--- Cara Mengerjakan ---
Sebutkan semua jabatan yang menurut bacaan di bawah saat ini diemban oleh Taufan Teguh Akbari.

--- Bacaan ---
.....

Baca berita tanpa iklan. Gabung Kompas.com+
Taufan Teguh Akbari
Dosen

Pengamat dan praktisi kepemudaan, komunikasi, kepemimpinan & komunitas. Saat ini mengemban amanah sebagai Wakil Rektor 3 IKB LSPR, Head of LSPR Leadership Centre, Chairman Millennial Berdaya Nusantara Foundation (Rumah Millennials), Pengurus Pusat Indonesia Forum & Konsultan SSS Communications.

Leaducator Kawal Keberagaman dan Kearifan Lokal dalam Organisasi

Kompas.com - 12/10/2021, 09:40 WIB
Anda bisa menjadi kolumnis !

.....

--- Materi yang Ditampilkan ---
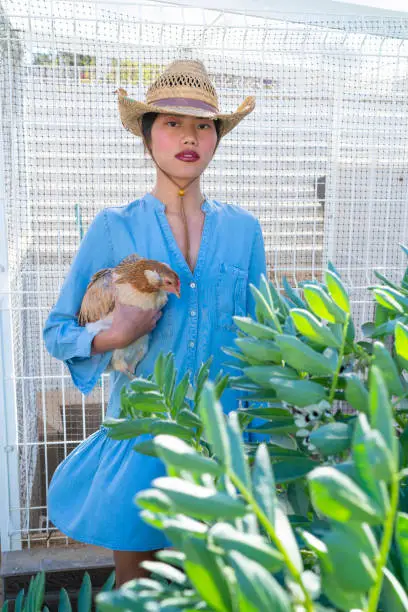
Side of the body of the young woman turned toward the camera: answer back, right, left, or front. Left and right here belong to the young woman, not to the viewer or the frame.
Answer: front

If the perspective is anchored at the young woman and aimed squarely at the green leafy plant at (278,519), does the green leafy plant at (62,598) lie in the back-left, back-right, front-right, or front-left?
front-right

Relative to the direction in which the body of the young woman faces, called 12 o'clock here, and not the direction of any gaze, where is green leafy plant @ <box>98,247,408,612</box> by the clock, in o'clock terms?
The green leafy plant is roughly at 12 o'clock from the young woman.

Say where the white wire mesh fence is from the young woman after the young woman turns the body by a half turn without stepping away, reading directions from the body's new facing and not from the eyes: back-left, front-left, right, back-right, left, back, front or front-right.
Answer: front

.....

--- Bagian Jawaban ---
Jabatan yang saat ini diemban oleh Taufan Teguh Akbari ada lima:
- Wakil Rektor 3 IKB LSPR
- Head of LSPR Leadership Centre
- Chairman Millennial Berdaya Nusantara Foundation (Rumah Millennials)
- Pengurus Pusat Indonesia Forum
- Konsultan SSS Communications